▸ Task inputs:
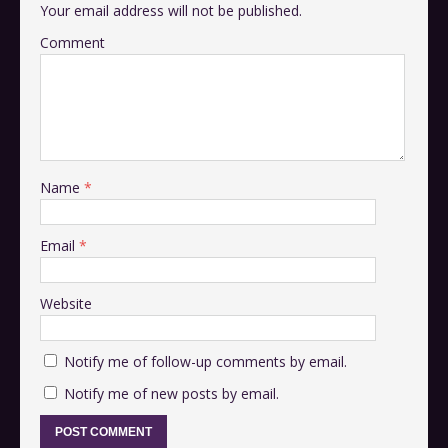
Your email address will not be published.
Comment
Name
*
Email
*
Website
Notify me of follow-up comments by email.
Notify me of new posts by email.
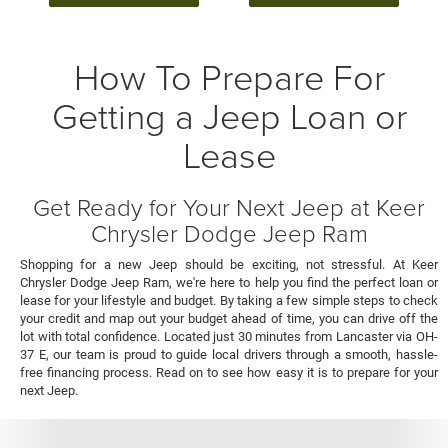
How To Prepare For
Getting a Jeep Loan or
Lease
Get Ready for Your Next Jeep at Keer
Chrysler Dodge Jeep Ram
Shopping for a new Jeep should be exciting, not stressful. At Keer
Chrysler Dodge Jeep Ram, we're here to help you find the perfect loan or
lease for your lifestyle and budget. By taking a few simple steps to check
your credit and map out your budget ahead of time, you can drive off the
lot with total confidence. Located just 30 minutes from Lancaster via OH-
37 E, our team is proud to guide local drivers through a smooth, hassle-
free financing process. Read on to see how easy it is to prepare for your
next Jeep.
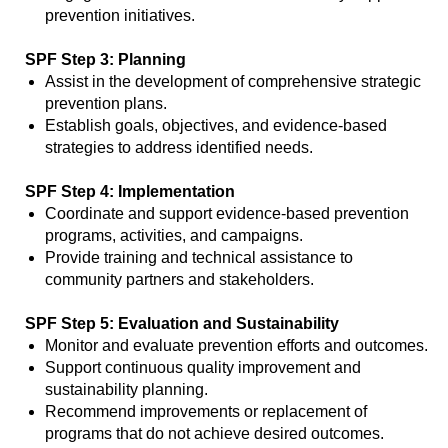
prevention initiatives.
SPF Step 3: Planning
Assist in the development of comprehensive strategic
prevention plans.
Establish goals, objectives, and evidence-based
strategies to address identified needs.
SPF Step 4: Implementation
Coordinate and support evidence-based prevention
programs, activities, and campaigns.
Provide training and technical assistance to
community partners and stakeholders.
SPF Step 5: Evaluation and Sustainability
Monitor and evaluate prevention efforts and outcomes.
Support continuous quality improvement and
sustainability planning.
Recommend improvements or replacement of
programs that do not achieve desired outcomes.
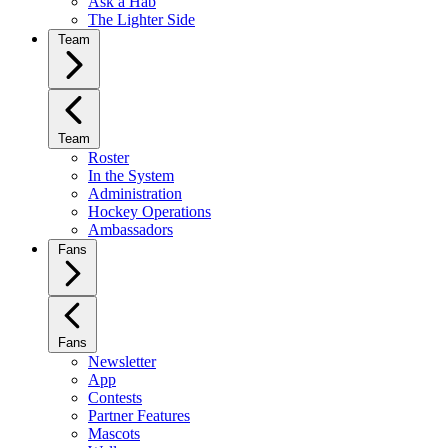
Ask a Hab
The Lighter Side
Team
Team
Roster
In the System
Administration
Hockey Operations
Ambassadors
Fans
Fans
Newsletter
App
Contests
Partner Features
Mascots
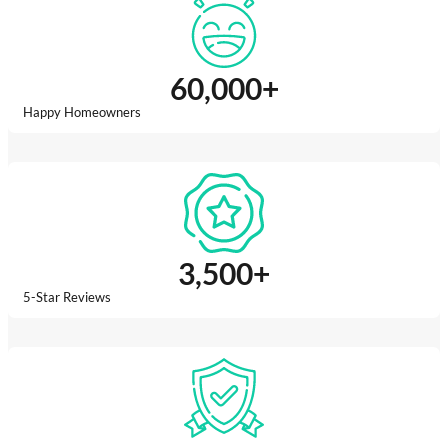
60,000
+
Happy Homeowners
3,500
+
5-Star Reviews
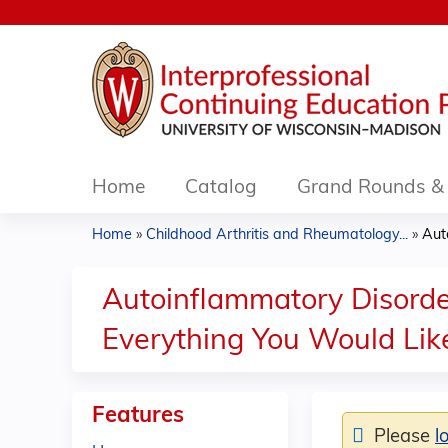
Home
Catalog
Grand Rounds & 
Home
»
Childhood Arthritis and Rheumatology...
»
Aut
You
are
Autoinflammatory Disorde
here
Everything You Would Li
Features
Please
l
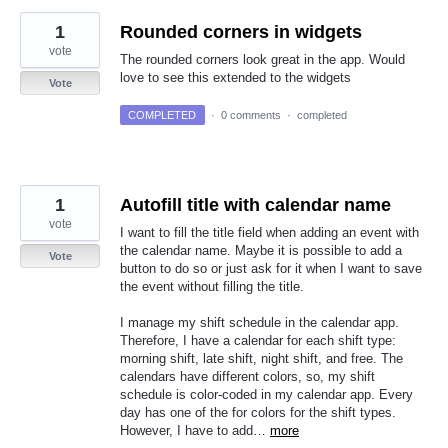
1
Rounded corners in widgets
vote
The rounded corners look great in the app. Would
love to see this extended to the widgets
Vote
COMPLETED
·
0 comments
·
completed
1
Autofill title with calendar name
vote
I want to fill the title field when adding an event with
the calendar name. Maybe it is possible to add a
Vote
button to do so or just ask for it when I want to save
the event without filling the title.
I manage my shift schedule in the calendar app.
Therefore, I have a calendar for each shift type:
morning shift, late shift, night shift, and free. The
calendars have different colors, so, my shift
schedule is color-coded in my calendar app. Every
day has one of the for colors for the shift types.
However, I have to add…
more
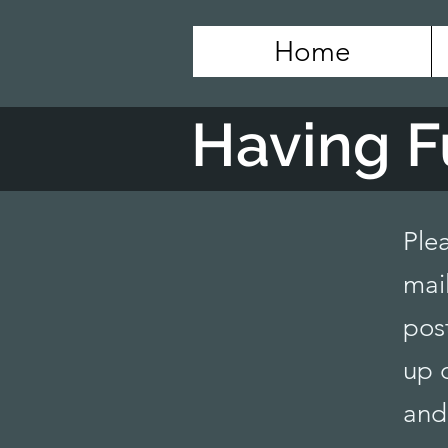
Home
Having F
Ple
mail
pos
up 
and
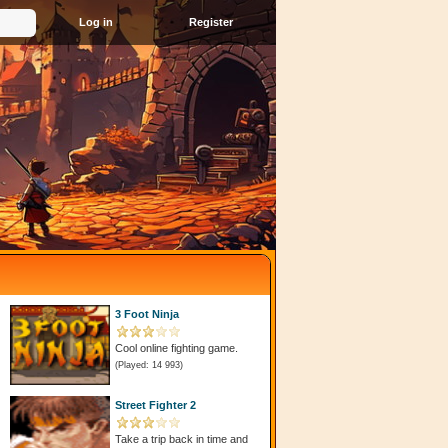
Register
3 Foot Ninja
Cool online fighting game.
(Played: 14 993)
Street Fighter 2
Take a trip back in time and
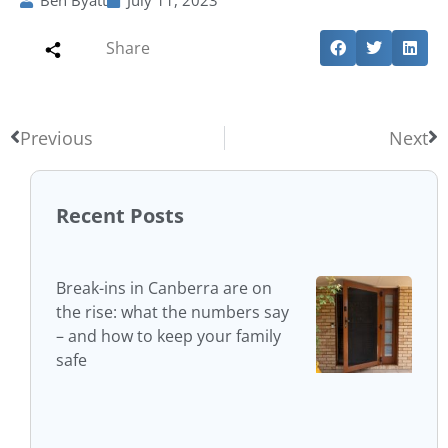
Ben Byatt
July 11, 2023
Share
Previous
Next
Recent Posts
Break-ins in Canberra are on
the rise: what the numbers say
– and how to keep your family
safe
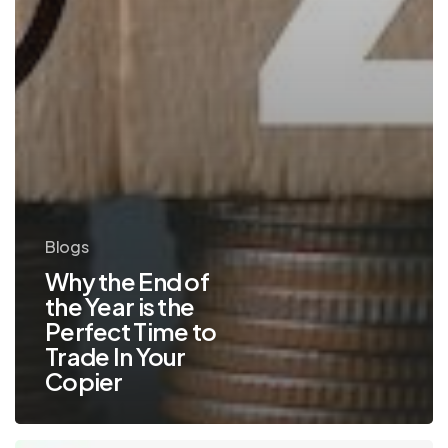
Blogs
Why the End of
the Year is the
Perfect Time to
Trade In Your
Copier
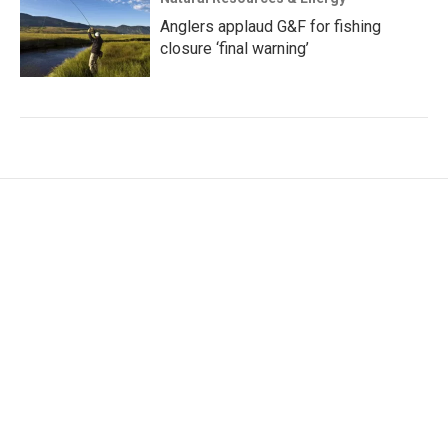
Anglers applaud G&F for fishing
closure ‘final warning’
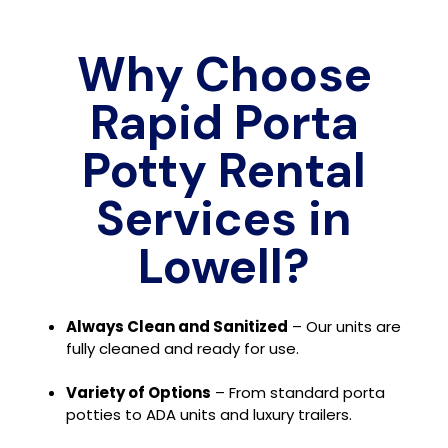
Why Choose
Rapid Porta
Potty Rental
Services in
Lowell?
Always Clean and Sanitized
– Our units are
fully cleaned and ready for use.
Variety of Options
– From standard porta
potties to ADA units and luxury trailers.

▸ Request: Restate the records above in full and word for word, but do not carry over any pictures.

▸ Output for this task:
Your email address will not be published.
Comment
Name
*
Email
*
Website
Notify me of follow-up comments by email.
Notify me of new posts by email.
How To Prepare For
Getting a Jeep Loan or
Lease
Get Ready for Your Next Jeep at Keer
Chrysler Dodge Jeep Ram
Shopping for a new Jeep should be exciting, not stressful. At Keer
Chrysler Dodge Jeep Ram, we're here to help you find the perfect loan or
lease for your lifestyle and budget. By taking a few simple steps to check
your credit and map out your budget ahead of time, you can drive off the
lot with total confidence. Located just 30 minutes from Lancaster via OH-
37 E, our team is proud to guide local drivers through a smooth, hassle-
free financing process. Read on to see how easy it is to prepare for your
next Jeep.
prevention initiatives.
SPF Step 3: Planning
Assist in the development of comprehensive strategic
prevention plans.
Establish goals, objectives, and evidence-based
strategies to address identified needs.
SPF Step 4: Implementation
Coordinate and support evidence-based prevention
programs, activities, and campaigns.
Provide training and technical assistance to
community partners and stakeholders.
SPF Step 5: Evaluation and Sustainability
Monitor and evaluate prevention efforts and outcomes.
Support continuous quality improvement and
sustainability planning.
Recommend improvements or replacement of
programs that do not achieve desired outcomes.
Ask a Hab
The Lighter Side
Team
Team
Roster
In the System
Administration
Hockey Operations
Ambassadors
Fans
Fans
Newsletter
App
Contests
Partner Features
Mascots
60,000
+
Happy Homeowners
3,500
+
5-Star Reviews
Home
Catalog
Grand Rounds & 
Home
»
Childhood Arthritis and Rheumatology...
»
Aut
You
are
Autoinflammatory Disorde
here
Everything You Would Li
Features
Please
l
1
Rounded corners in widgets
vote
The rounded corners look great in the app. Would
love to see this extended to the widgets
Vote
COMPLETED
·
0 comments
·
completed
1
Autofill title with calendar name
vote
I want to fill the title field when adding an event with
the calendar name. Maybe it is possible to add a
Vote
button to do so or just ask for it when I want to save
the event without filling the title.
I manage my shift schedule in the calendar app.
Therefore, I have a calendar for each shift type:
morning shift, late shift, night shift, and free. The
calendars have different colors, so, my shift
schedule is color-coded in my calendar app. Every
day has one of the for colors for the shift types.
However, I have to add…
more
Home
Having F
Ple
mail
pos
up 
and
Register
3 Foot Ninja
Cool online fighting game.
(Played: 14 993)
Street Fighter 2
Take a trip back in time and
Ben Byatt
July 11, 2023
Share
Previous
Next
Recent Posts
Break-ins in Canberra are on
the rise: what the numbers say
– and how to keep your family
safe
Blogs
Why the End of
the Year is the
Perfect Time to
Trade In Your
Copier
Anglers applaud G&F for fishing
closure ‘final warning’
Why Choose
Rapid Porta
Potty Rental
Services in
Lowell?
Always Clean and Sanitized
– Our units are
fully cleaned and ready for use.
Variety of Options
– From standard porta
potties to ADA units and luxury trailers.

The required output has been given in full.